### Records to process:
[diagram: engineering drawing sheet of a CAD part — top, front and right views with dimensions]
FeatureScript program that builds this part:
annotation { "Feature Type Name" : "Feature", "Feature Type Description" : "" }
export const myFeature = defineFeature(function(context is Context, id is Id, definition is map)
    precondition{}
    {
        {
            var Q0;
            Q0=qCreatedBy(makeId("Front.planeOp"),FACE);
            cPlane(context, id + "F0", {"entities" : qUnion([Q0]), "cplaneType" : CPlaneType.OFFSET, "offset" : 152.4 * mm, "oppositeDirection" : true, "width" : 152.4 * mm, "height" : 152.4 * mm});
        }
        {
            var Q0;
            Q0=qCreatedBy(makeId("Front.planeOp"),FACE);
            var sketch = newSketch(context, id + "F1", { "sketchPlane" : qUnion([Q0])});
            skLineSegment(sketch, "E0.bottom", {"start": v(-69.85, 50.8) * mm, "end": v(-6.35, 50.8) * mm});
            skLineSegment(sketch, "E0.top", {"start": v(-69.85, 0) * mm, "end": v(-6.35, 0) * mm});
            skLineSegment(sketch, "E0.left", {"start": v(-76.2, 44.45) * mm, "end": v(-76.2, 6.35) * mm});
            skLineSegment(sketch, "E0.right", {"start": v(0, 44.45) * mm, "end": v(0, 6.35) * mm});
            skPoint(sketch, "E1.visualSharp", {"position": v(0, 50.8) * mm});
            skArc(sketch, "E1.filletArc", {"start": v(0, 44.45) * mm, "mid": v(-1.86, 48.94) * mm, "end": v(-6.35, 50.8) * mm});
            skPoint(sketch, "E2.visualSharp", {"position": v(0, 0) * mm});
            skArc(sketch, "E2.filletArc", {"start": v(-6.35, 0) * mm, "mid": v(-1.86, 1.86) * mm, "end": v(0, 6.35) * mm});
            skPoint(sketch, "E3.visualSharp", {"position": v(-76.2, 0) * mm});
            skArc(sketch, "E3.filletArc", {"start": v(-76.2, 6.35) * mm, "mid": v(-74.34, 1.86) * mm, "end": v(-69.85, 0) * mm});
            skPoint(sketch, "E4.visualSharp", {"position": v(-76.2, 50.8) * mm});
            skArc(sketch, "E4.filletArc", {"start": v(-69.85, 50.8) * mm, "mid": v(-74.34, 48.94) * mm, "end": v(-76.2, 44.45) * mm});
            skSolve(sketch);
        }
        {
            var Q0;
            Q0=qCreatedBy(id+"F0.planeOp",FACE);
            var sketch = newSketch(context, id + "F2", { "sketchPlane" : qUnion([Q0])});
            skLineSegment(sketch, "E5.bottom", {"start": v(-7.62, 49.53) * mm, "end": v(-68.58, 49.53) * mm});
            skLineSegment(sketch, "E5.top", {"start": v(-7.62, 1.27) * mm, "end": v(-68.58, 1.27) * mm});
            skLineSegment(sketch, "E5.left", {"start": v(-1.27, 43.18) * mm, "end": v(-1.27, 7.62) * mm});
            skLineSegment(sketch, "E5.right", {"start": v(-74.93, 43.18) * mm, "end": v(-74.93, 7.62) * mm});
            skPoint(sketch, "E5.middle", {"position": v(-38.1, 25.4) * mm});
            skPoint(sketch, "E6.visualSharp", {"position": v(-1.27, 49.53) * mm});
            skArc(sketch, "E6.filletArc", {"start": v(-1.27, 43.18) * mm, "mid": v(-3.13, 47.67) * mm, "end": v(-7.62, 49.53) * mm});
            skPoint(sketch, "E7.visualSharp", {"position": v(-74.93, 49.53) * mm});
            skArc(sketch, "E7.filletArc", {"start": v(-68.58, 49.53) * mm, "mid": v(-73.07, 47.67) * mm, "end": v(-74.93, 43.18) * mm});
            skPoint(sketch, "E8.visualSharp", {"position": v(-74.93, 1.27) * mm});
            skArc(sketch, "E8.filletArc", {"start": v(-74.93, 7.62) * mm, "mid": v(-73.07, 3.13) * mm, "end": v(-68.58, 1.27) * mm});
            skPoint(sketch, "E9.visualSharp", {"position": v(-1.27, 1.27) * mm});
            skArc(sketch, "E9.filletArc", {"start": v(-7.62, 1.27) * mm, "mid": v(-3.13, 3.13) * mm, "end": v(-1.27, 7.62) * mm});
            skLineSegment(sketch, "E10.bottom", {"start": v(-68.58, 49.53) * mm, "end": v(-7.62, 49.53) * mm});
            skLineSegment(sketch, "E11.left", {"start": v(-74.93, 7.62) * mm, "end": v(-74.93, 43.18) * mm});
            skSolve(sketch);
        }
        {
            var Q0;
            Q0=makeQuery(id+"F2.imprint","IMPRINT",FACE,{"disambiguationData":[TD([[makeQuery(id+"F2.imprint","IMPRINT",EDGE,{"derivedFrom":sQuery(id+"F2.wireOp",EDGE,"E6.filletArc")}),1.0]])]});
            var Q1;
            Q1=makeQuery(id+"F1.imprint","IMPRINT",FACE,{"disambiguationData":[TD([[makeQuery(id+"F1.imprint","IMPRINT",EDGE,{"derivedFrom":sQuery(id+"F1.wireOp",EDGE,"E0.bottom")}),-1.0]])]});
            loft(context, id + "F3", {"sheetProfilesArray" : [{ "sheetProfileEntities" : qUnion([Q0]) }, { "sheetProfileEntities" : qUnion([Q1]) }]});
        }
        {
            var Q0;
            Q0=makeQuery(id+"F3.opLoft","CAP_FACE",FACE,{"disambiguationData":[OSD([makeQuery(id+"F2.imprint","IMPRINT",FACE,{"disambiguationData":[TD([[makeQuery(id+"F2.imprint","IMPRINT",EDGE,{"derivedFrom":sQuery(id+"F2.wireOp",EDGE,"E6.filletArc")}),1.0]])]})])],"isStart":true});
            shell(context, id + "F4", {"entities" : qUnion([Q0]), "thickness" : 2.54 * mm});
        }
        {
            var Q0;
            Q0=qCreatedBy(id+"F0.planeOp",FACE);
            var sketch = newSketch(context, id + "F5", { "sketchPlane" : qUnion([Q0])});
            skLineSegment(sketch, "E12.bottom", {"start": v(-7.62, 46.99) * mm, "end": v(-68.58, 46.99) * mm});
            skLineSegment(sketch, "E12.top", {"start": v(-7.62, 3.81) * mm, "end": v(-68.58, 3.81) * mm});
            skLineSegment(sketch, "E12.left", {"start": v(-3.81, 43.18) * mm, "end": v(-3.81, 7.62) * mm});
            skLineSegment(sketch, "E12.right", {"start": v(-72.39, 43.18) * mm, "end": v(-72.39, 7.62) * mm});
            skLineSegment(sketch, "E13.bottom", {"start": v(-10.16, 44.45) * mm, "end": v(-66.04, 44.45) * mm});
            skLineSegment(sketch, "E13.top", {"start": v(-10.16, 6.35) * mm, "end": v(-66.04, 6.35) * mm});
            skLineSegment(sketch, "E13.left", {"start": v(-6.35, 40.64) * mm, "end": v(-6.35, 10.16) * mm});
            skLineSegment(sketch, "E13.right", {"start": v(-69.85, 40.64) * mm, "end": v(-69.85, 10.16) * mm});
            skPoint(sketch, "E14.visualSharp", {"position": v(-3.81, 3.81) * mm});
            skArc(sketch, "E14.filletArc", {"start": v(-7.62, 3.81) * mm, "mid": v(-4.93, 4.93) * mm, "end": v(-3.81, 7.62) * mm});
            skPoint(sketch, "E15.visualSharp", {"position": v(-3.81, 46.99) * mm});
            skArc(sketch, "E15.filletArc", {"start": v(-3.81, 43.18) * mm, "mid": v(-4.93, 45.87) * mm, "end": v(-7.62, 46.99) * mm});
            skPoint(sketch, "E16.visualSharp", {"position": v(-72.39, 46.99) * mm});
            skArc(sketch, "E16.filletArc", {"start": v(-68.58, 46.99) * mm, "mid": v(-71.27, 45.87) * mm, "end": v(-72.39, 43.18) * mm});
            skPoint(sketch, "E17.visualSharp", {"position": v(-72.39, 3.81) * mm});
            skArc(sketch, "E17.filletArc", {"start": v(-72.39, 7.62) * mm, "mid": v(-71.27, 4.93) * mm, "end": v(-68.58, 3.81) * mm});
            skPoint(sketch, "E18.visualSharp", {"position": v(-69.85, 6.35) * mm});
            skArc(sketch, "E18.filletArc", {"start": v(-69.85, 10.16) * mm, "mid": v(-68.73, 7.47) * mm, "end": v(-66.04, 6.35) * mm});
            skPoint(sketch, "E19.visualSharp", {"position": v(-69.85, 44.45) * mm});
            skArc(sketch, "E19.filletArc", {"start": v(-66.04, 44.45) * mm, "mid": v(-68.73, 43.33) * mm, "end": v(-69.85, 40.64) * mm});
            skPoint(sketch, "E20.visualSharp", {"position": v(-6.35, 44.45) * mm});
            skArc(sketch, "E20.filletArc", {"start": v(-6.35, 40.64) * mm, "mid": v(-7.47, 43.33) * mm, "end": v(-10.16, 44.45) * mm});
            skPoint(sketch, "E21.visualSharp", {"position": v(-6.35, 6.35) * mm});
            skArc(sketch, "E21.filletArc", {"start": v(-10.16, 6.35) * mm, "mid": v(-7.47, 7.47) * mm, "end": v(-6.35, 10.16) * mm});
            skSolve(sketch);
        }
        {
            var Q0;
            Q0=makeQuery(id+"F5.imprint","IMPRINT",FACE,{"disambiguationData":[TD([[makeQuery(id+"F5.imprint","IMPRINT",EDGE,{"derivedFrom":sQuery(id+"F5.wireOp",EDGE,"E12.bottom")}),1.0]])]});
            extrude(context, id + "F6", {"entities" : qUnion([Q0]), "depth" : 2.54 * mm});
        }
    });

### Instructions to follow:
Output the stretch from the start of the items through the line containing "v(0, 50.8) *", reproducing every line as it appears.

### Solution to the exercise:
[diagram: engineering drawing sheet of a CAD part — top, front and right views with dimensions]
FeatureScript program that builds this part:
annotation { "Feature Type Name" : "Feature", "Feature Type Description" : "" }
export const myFeature = defineFeature(function(context is Context, id is Id, definition is map)
    precondition{}
    {
        {
            var Q0;
            Q0=qCreatedBy(makeId("Front.planeOp"),FACE);
            cPlane(context, id + "F0", {"entities" : qUnion([Q0]), "cplaneType" : CPlaneType.OFFSET, "offset" : 152.4 * mm, "oppositeDirection" : true, "width" : 152.4 * mm, "height" : 152.4 * mm});
        }
        {
            var Q0;
            Q0=qCreatedBy(makeId("Front.planeOp"),FACE);
            var sketch = newSketch(context, id + "F1", { "sketchPlane" : qUnion([Q0])});
            skLineSegment(sketch, "E0.bottom", {"start": v(-69.85, 50.8) * mm, "end": v(-6.35, 50.8) * mm});
            skLineSegment(sketch, "E0.top", {"start": v(-69.85, 0) * mm, "end": v(-6.35, 0) * mm});
            skLineSegment(sketch, "E0.left", {"start": v(-76.2, 44.45) * mm, "end": v(-76.2, 6.35) * mm});
            skLineSegment(sketch, "E0.right", {"start": v(0, 44.45) * mm, "end": v(0, 6.35) * mm});
            skPoint(sketch, "E1.visualSharp", {"position": v(0, 50.8) * mm});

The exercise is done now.